Und wo stehen wir in der Sache nun hier und heute?
Das steht alles viel weiter rechts als die allermeisten klassisch Konservativen. Hier rächt sich diese seit Jahren medial kolportierte angebliche Diskursverschiebung nach 'links'. Man hat Merkels Politik als links geframt, mit absurden Begründungen, und das hat wirklich ganz wunderbar funktioniert, obwohl jedem kritischen Geist klar sein musste, dass in Merkel keine einzige linke Faser vorhanden ist.
Bleibt die Frage, ob wir Altlinken uns diese ursprünglich politisch linke Sphäre wieder zurückerobern können. Das dürfte zumindest sehr, sehr schwierig werden.
Holger (Freitag, 01 März 2024 10:20)
Auf Arbeit läuft mittlerweile der größte Teil der Leute mit der geballten Faust in der Tasche herum. Zu viele Meldungen über Arbeitsplatzverlagerungen ins billigere Ausland gehen herum, und lassen die Sorgen anwachsen.
Hat man nächstes Jahr noch einen Job? Kann man seinen Hauskredit noch tilgen? Wie hoch wird die nächste Strom- oder Gasrechnung?

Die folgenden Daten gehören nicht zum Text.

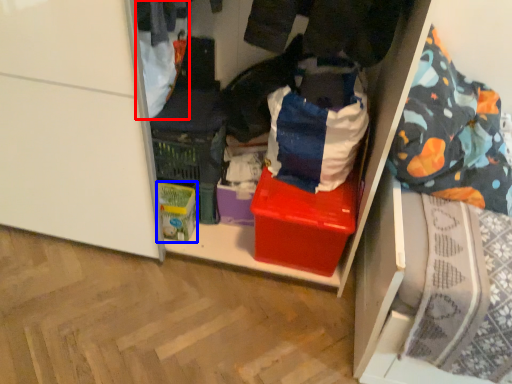
Question: Which point is closer to the camera, clothing (highlighted by a red box) or storage box (highlighted by a blue box)?

Choices:
 (A) clothing
 (B) storage box

Answer: (A)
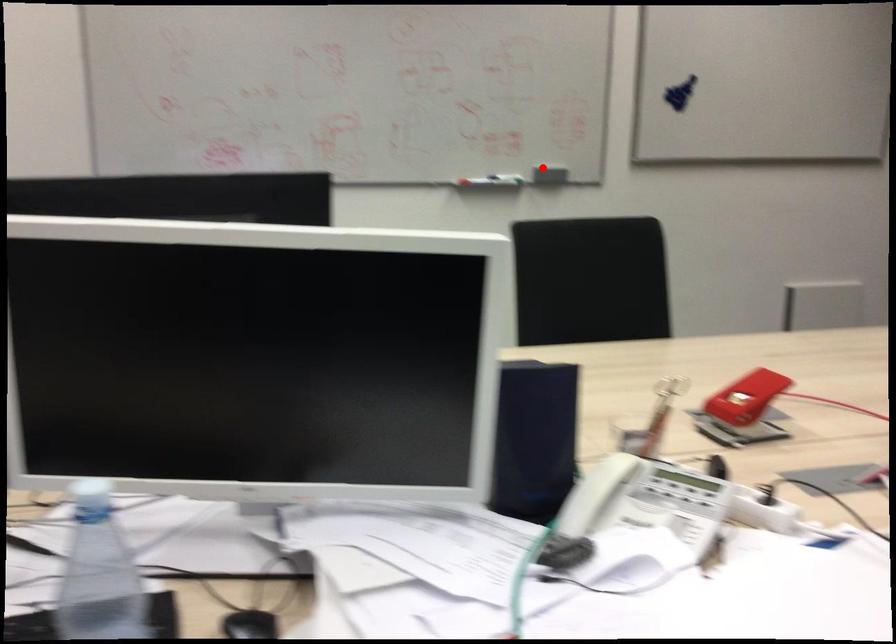
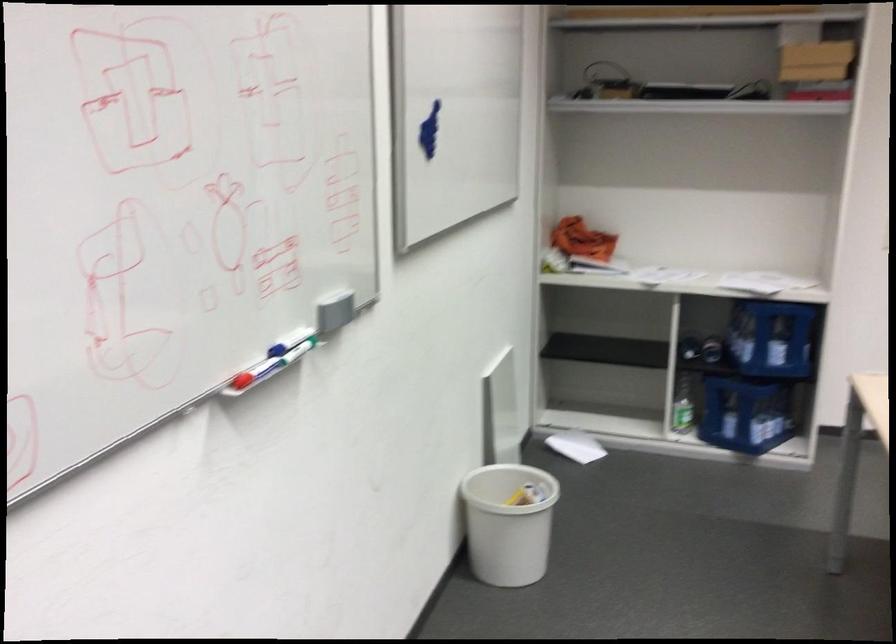
Question: I am providing you with two images of the same scene from different viewpoints. Image1 has a red point marked. In image2, the corresponding 3D location appears at what relative position? Reply with the corresponding letter.

Choices:
 (A) Closer
 (B) Farther

Answer: (A)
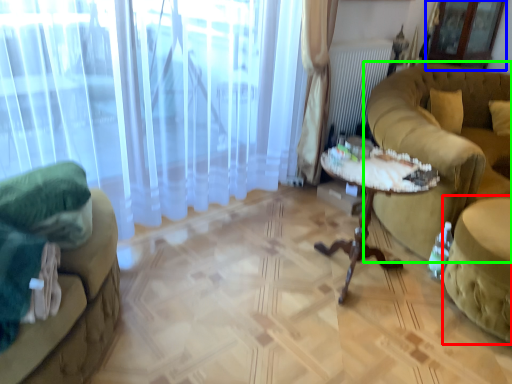
Question: Which is farther away from swivel chair (highlighted by a red box)? screen door (highlighted by a blue box) or studio couch (highlighted by a green box)?

Choices:
 (A) screen door
 (B) studio couch

Answer: (A)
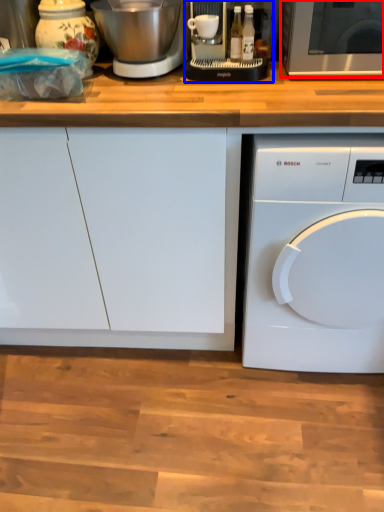
Question: Which object appears closest to the camera in this image, microwave oven (highlighted by a red box) or food processor (highlighted by a blue box)?

Choices:
 (A) microwave oven
 (B) food processor

Answer: (A)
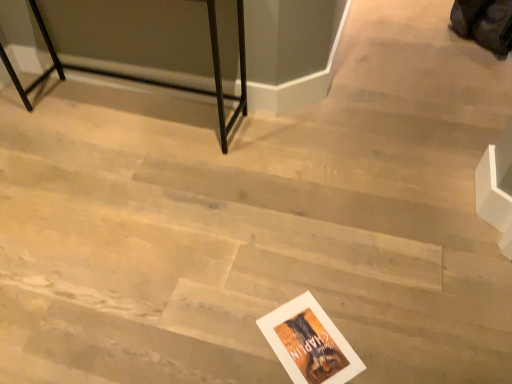
You are a GUI agent. You are given a task and a screenshot of the screen. Output one action in this format:
    pyautogui.click(x=<x>, y=<y>)
    Task: Click on the blank space to the left of white paper postcard at lower center
    The image size is (512, 384).
    Given the screenshot: What is the action you would take?
    pyautogui.click(x=240, y=337)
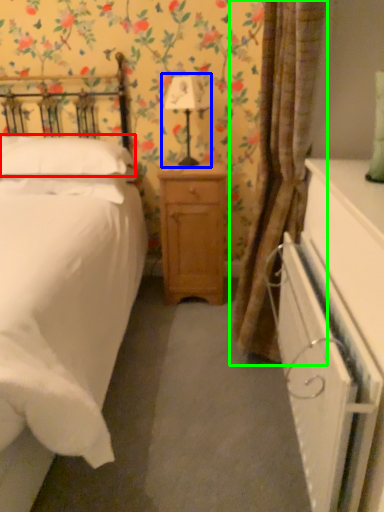
Question: Which object is the closest to the pillow (highlighted by a red box)? Choose among these: bedside lamp (highlighted by a blue box) or curtain (highlighted by a green box).

Choices:
 (A) bedside lamp
 (B) curtain

Answer: (A)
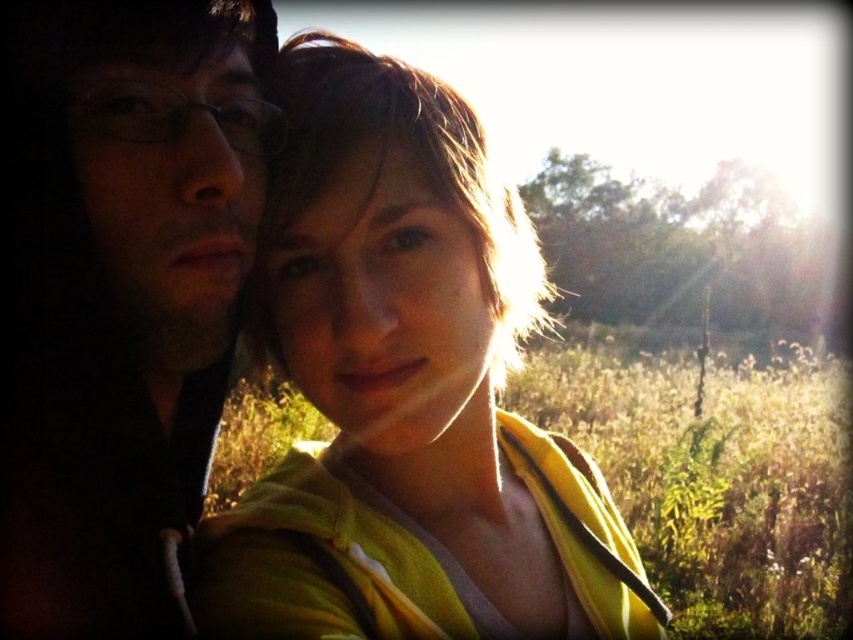
Question: Which point is closer to the camera?

Choices:
 (A) yellow fabric at center
 (B) matte black hoodie at left

Answer: (B)

Question: Does yellow fabric at center have a lesser width compared to matte black hoodie at left?

Choices:
 (A) yes
 (B) no

Answer: (B)

Question: Considering the relative positions of yellow fabric at center and matte black hoodie at left in the image provided, where is yellow fabric at center located with respect to matte black hoodie at left?

Choices:
 (A) above
 (B) below

Answer: (B)

Question: Which point is farther from the camera taking this photo?

Choices:
 (A) (579, 509)
 (B) (18, 449)

Answer: (A)

Question: From the image, what is the correct spatial relationship of yellow fabric at center in relation to matte black hoodie at left?

Choices:
 (A) left
 (B) right

Answer: (B)

Question: Among these points, which one is farthest from the camera?

Choices:
 (A) (421, 205)
 (B) (177, 234)

Answer: (A)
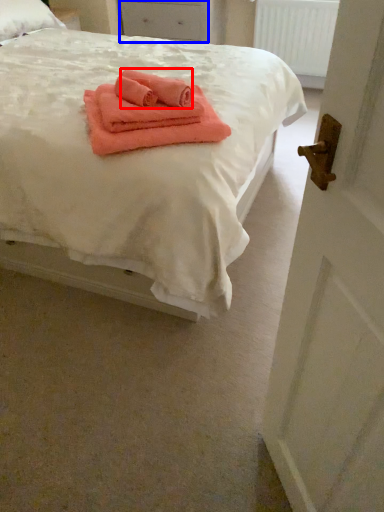
Question: Which point is further to the camera, cloth (highlighted by a red box) or drawer (highlighted by a blue box)?

Choices:
 (A) cloth
 (B) drawer

Answer: (B)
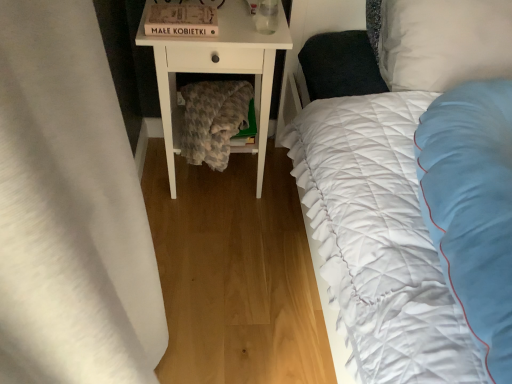
Find the location of `blank space situated above matte cardboard box at upper center (from a real-world perspective)`. blank space situated above matte cardboard box at upper center (from a real-world perspective) is located at coordinates (180, 15).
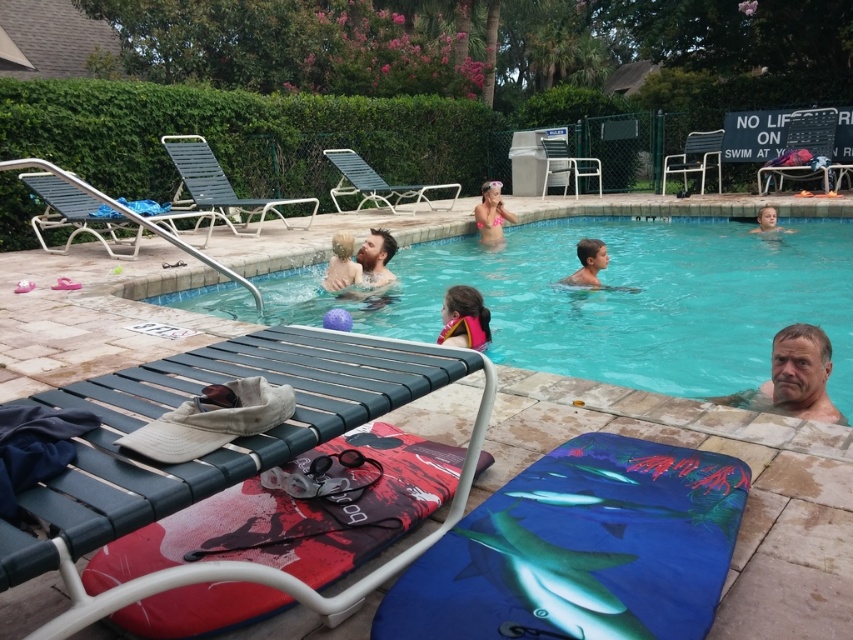
Can you confirm if blue fabric surfboard at lower right is positioned to the left of light brown hair at upper right?

Indeed, blue fabric surfboard at lower right is positioned on the left side of light brown hair at upper right.

Which is in front, point (573, 524) or point (775, 230)?

Positioned in front is point (573, 524).

Is point (527, 499) farther from camera compared to point (752, 230)?

No, (527, 499) is closer to viewer.

Identify the location of blue fabric surfboard at lower right. (581, 548).

Is smooth skin man at center smaller than pink life vest at center?

Incorrect, smooth skin man at center is not smaller in size than pink life vest at center.

I want to click on smooth skin man at center, so click(x=367, y=268).

Image resolution: width=853 pixels, height=640 pixels. Identify the location of smooth skin man at center. (367, 268).

Can you confirm if blue fabric surfboard at lower right is positioned below pink life vest at center?

Yes.

Which is above, blue fabric surfboard at lower right or pink life vest at center?

Positioned higher is pink life vest at center.

Locate an element on the screen. The width and height of the screenshot is (853, 640). blue fabric surfboard at lower right is located at coordinates click(581, 548).

Where is `blue fabric surfboard at lower right`? The width and height of the screenshot is (853, 640). blue fabric surfboard at lower right is located at coordinates (581, 548).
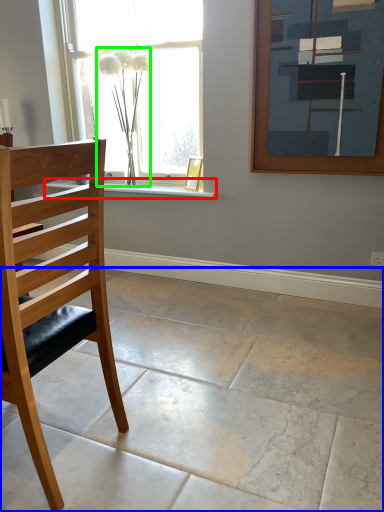
Question: Which object is the farthest from window sill (highlighted by a red box)? Choose among these: concrete (highlighted by a blue box) or plant (highlighted by a green box).

Choices:
 (A) concrete
 (B) plant

Answer: (A)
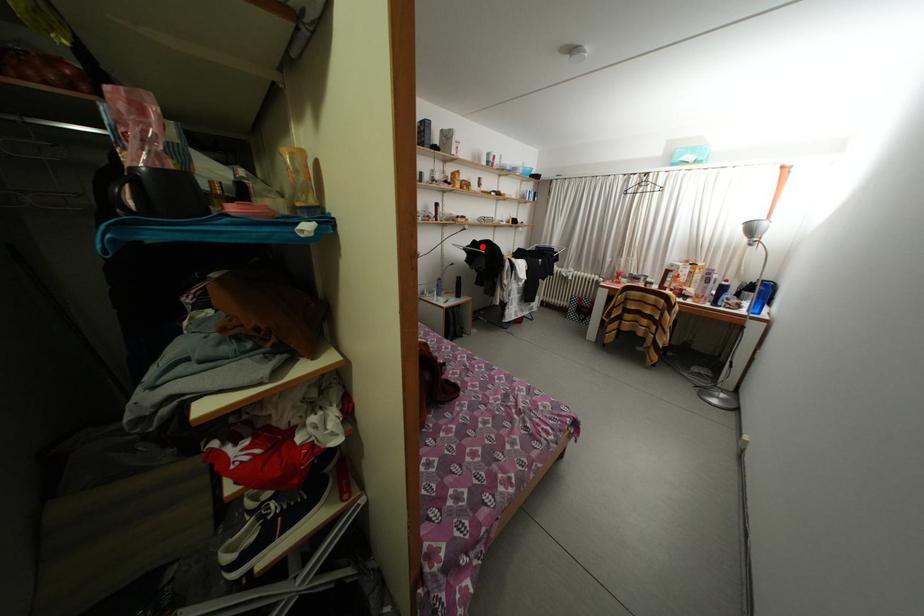
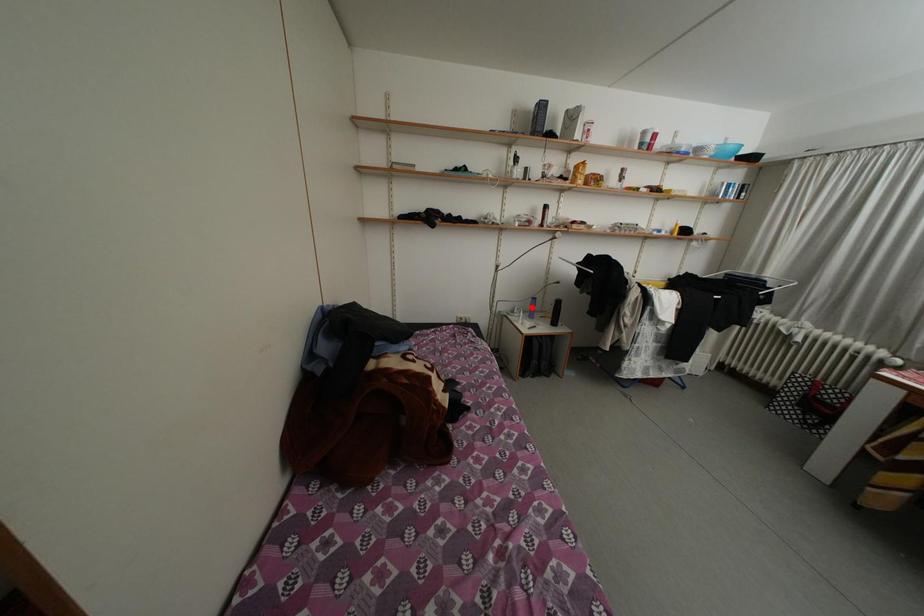
I am providing you with two images of the same scene from different viewpoints. A red point is marked on the first image and another point is marked on the second image. Do the highlighted points in image1 and image2 indicate the same real-world spot?

No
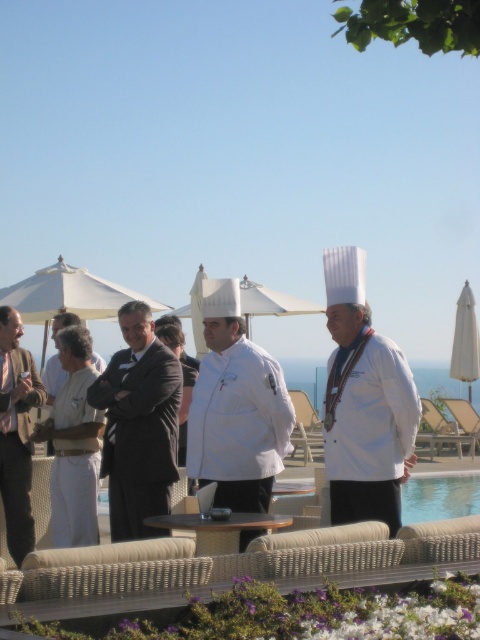
Which is more to the right, smokey gray suit at center or white chef's coat at left?

Positioned to the right is smokey gray suit at center.

Who is higher up, smokey gray suit at center or white chef's coat at left?

smokey gray suit at center

Locate an element on the screen. smokey gray suit at center is located at coordinates (x=139, y=426).

Is point (28, 497) positioned in front of point (56, 394)?

That is True.

Between point (28, 365) and point (54, 324), which one is positioned behind?

Positioned behind is point (54, 324).

Between point (22, 417) and point (100, 369), which one is positioned behind?

Point (100, 369)

You are a GUI agent. You are given a task and a screenshot of the screen. Output one action in this format:
    pyautogui.click(x=<x>, y=<y>)
    Task: Click on the white chef's coat at left
    
    Given the screenshot: What is the action you would take?
    pyautogui.click(x=16, y=433)

Which of these two, white matte chef coat at center or white chef's coat at left, stands taller?

With more height is white chef's coat at left.

Does white matte chef coat at center have a larger size compared to white chef's coat at left?

Indeed, white matte chef coat at center has a larger size compared to white chef's coat at left.

Locate an element on the screen. The image size is (480, 640). white matte chef coat at center is located at coordinates (236, 408).

Where is `white matte chef coat at center`? The width and height of the screenshot is (480, 640). white matte chef coat at center is located at coordinates [x=236, y=408].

Von der Politik kommt zwar ständig ein "Alles wird gut!", aber die ausführliche Erklärung, WARUM alles gut wird, oder wie genau das Endziel aussieht, wird nicht geliefert. Statt dessen kommt bei Rückfragen die Nazikeule. Und Repressionen.
Bisher kommen sie damit durch, denn sie haben da ein paar hervorragend abgerichtete Kettenhunde, die (scheinbar) frei von moralischen Bedenken Befehle von Oben ausführen, und Zweifler und Kritiker in die Mangel nehmen.
Aber irgendwann überspannen sie den Bogen so dermaßen, daß die Bevölkerung keinen anderen Ausweg mehr sieht.
Und dann gilt für die Kettenhunde das, was Terry Pratchett seiner Romanfigur Samuel Mumm in den Mund legte:
"Polizisten waren immer in der Minderzahl und konnten nur dann Polizisten sein, wenn es Bürger zuließen. Wenn den Leuten plötzlich klar wurde, daß Polizisten nur ganz normale Narren mit einem wertlosen Stück Metall als Dienstmarke waren, riskierten die Uniformierten, als Fleck auf dem Pflaster zu enden."
Wir erlauben es der Polizei Polizei zu sein. Weil wir bisher glaubten, daß sie zu unserem Schutz da sind. Der Eindruck schwindet aber von Tag zu Tag immer mehr.